— WHAT YOU WILL DO —
Extract each record and reproduce it exactly.
EXCERPTED DATA Block Start
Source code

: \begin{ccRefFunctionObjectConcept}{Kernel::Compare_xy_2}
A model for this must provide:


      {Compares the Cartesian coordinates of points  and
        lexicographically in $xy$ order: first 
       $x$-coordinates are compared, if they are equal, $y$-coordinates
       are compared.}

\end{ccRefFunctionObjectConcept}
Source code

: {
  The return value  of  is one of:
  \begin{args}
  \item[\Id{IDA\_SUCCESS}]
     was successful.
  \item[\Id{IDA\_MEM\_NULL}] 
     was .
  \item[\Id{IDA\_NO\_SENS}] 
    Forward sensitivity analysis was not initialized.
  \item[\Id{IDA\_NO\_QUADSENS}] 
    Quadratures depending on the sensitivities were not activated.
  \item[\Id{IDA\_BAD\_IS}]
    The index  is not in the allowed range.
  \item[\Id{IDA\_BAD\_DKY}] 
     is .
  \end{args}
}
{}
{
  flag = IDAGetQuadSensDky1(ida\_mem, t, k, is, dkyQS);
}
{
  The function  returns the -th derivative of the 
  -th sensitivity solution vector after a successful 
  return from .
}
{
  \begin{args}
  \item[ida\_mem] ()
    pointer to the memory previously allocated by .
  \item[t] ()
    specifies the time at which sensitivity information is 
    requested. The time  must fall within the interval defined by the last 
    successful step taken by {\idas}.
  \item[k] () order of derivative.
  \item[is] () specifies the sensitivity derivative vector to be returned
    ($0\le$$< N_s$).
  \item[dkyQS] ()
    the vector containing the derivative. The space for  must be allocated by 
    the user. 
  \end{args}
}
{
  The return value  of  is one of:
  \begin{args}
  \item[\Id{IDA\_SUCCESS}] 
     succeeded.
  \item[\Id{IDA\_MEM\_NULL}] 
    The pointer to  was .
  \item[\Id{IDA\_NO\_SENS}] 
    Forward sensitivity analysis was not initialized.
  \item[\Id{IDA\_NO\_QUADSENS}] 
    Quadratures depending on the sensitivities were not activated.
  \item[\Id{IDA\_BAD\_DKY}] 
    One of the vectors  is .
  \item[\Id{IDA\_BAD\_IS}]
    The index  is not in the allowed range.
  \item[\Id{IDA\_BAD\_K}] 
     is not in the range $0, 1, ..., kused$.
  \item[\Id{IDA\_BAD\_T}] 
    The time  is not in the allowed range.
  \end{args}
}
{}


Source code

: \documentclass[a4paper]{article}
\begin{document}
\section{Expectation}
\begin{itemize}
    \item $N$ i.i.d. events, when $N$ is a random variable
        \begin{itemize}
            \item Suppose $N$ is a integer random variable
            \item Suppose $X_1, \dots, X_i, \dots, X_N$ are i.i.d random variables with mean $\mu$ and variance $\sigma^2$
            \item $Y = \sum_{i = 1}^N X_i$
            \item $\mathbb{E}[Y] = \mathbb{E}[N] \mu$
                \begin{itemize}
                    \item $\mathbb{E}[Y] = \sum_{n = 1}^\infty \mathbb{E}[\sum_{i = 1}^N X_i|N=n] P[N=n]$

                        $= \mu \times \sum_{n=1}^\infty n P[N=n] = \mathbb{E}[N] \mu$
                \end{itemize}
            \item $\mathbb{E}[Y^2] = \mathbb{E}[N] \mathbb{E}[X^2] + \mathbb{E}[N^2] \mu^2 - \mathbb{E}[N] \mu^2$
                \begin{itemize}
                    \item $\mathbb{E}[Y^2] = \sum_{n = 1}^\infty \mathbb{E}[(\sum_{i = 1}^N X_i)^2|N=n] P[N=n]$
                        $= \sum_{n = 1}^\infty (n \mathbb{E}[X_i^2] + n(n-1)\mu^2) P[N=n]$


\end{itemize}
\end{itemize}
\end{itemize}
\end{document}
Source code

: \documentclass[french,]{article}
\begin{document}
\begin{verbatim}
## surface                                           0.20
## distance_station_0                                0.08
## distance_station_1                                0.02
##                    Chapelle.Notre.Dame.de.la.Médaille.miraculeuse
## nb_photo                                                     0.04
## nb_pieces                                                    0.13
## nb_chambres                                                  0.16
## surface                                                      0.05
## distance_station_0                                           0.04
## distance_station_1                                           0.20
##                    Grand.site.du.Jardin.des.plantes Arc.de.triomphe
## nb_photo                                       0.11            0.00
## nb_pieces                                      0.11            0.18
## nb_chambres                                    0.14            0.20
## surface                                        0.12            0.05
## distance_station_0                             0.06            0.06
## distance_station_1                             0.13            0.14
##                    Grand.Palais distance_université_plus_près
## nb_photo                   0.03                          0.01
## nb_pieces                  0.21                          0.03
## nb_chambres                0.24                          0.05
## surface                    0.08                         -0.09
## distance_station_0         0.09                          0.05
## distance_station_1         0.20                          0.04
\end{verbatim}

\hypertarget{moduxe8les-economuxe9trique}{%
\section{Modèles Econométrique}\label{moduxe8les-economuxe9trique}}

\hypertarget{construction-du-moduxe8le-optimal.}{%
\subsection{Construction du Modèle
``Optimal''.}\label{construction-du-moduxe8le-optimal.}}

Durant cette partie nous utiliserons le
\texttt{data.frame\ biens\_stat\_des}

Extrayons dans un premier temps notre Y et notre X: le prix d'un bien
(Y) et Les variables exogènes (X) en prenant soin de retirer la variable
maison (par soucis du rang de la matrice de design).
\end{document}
EXCERPTED DATA Block End
— TASK RESPONSE —
Source code

: \begin{ccRefFunctionObjectConcept}{Kernel::Compare_xy_2}
A model for this must provide:


      {Compares the Cartesian coordinates of points  and
        lexicographically in $xy$ order: first 
       $x$-coordinates are compared, if they are equal, $y$-coordinates
       are compared.}

\end{ccRefFunctionObjectConcept}
Source code

: {
  The return value  of  is one of:
  \begin{args}
  \item[\Id{IDA\_SUCCESS}]
     was successful.
  \item[\Id{IDA\_MEM\_NULL}] 
     was .
  \item[\Id{IDA\_NO\_SENS}] 
    Forward sensitivity analysis was not initialized.
  \item[\Id{IDA\_NO\_QUADSENS}] 
    Quadratures depending on the sensitivities were not activated.
  \item[\Id{IDA\_BAD\_IS}]
    The index  is not in the allowed range.
  \item[\Id{IDA\_BAD\_DKY}] 
     is .
  \end{args}
}
{}
{
  flag = IDAGetQuadSensDky1(ida\_mem, t, k, is, dkyQS);
}
{
  The function  returns the -th derivative of the 
  -th sensitivity solution vector after a successful 
  return from .
}
{
  \begin{args}
  \item[ida\_mem] ()
    pointer to the memory previously allocated by .
  \item[t] ()
    specifies the time at which sensitivity information is 
    requested. The time  must fall within the interval defined by the last 
    successful step taken by {\idas}.
  \item[k] () order of derivative.
  \item[is] () specifies the sensitivity derivative vector to be returned
    ($0\le$$< N_s$).
  \item[dkyQS] ()
    the vector containing the derivative. The space for  must be allocated by 
    the user. 
  \end{args}
}
{
  The return value  of  is one of:
  \begin{args}
  \item[\Id{IDA\_SUCCESS}] 
     succeeded.
  \item[\Id{IDA\_MEM\_NULL}] 
    The pointer to  was .
  \item[\Id{IDA\_NO\_SENS}] 
    Forward sensitivity analysis was not initialized.
  \item[\Id{IDA\_NO\_QUADSENS}] 
    Quadratures depending on the sensitivities were not activated.
  \item[\Id{IDA\_BAD\_DKY}] 
    One of the vectors  is .
  \item[\Id{IDA\_BAD\_IS}]
    The index  is not in the allowed range.
  \item[\Id{IDA\_BAD\_K}] 
     is not in the range $0, 1, ..., kused$.
  \item[\Id{IDA\_BAD\_T}] 
    The time  is not in the allowed range.
  \end{args}
}
{}


Source code

: \documentclass[a4paper]{article}
\begin{document}
\section{Expectation}
\begin{itemize}
    \item $N$ i.i.d. events, when $N$ is a random variable
        \begin{itemize}
            \item Suppose $N$ is a integer random variable
            \item Suppose $X_1, \dots, X_i, \dots, X_N$ are i.i.d random variables with mean $\mu$ and variance $\sigma^2$
            \item $Y = \sum_{i = 1}^N X_i$
            \item $\mathbb{E}[Y] = \mathbb{E}[N] \mu$
                \begin{itemize}
                    \item $\mathbb{E}[Y] = \sum_{n = 1}^\infty \mathbb{E}[\sum_{i = 1}^N X_i|N=n] P[N=n]$

                        $= \mu \times \sum_{n=1}^\infty n P[N=n] = \mathbb{E}[N] \mu$
                \end{itemize}
            \item $\mathbb{E}[Y^2] = \mathbb{E}[N] \mathbb{E}[X^2] + \mathbb{E}[N^2] \mu^2 - \mathbb{E}[N] \mu^2$
                \begin{itemize}
                    \item $\mathbb{E}[Y^2] = \sum_{n = 1}^\infty \mathbb{E}[(\sum_{i = 1}^N X_i)^2|N=n] P[N=n]$
                        $= \sum_{n = 1}^\infty (n \mathbb{E}[X_i^2] + n(n-1)\mu^2) P[N=n]$


\end{itemize}
\end{itemize}
\end{itemize}
\end{document}
Source code

: \documentclass[french,]{article}
\begin{document}
\begin{verbatim}
## surface                                           0.20
## distance_station_0                                0.08
## distance_station_1                                0.02
##                    Chapelle.Notre.Dame.de.la.Médaille.miraculeuse
## nb_photo                                                     0.04
## nb_pieces                                                    0.13
## nb_chambres                                                  0.16
## surface                                                      0.05
## distance_station_0                                           0.04
## distance_station_1                                           0.20
##                    Grand.site.du.Jardin.des.plantes Arc.de.triomphe
## nb_photo                                       0.11            0.00
## nb_pieces                                      0.11            0.18
## nb_chambres                                    0.14            0.20
## surface                                        0.12            0.05
## distance_station_0                             0.06            0.06
## distance_station_1                             0.13            0.14
##                    Grand.Palais distance_université_plus_près
## nb_photo                   0.03                          0.01
## nb_pieces                  0.21                          0.03
## nb_chambres                0.24                          0.05
## surface                    0.08                         -0.09
## distance_station_0         0.09                          0.05
## distance_station_1         0.20                          0.04
\end{verbatim}

\hypertarget{moduxe8les-economuxe9trique}{%
\section{Modèles Econométrique}\label{moduxe8les-economuxe9trique}}

\hypertarget{construction-du-moduxe8le-optimal.}{%
\subsection{Construction du Modèle
``Optimal''.}\label{construction-du-moduxe8le-optimal.}}

Durant cette partie nous utiliserons le
\texttt{data.frame\ biens\_stat\_des}

Extrayons dans un premier temps notre Y et notre X: le prix d'un bien
(Y) et Les variables exogènes (X) en prenant soin de retirer la variable
maison (par soucis du rang de la matrice de design).
\end{document}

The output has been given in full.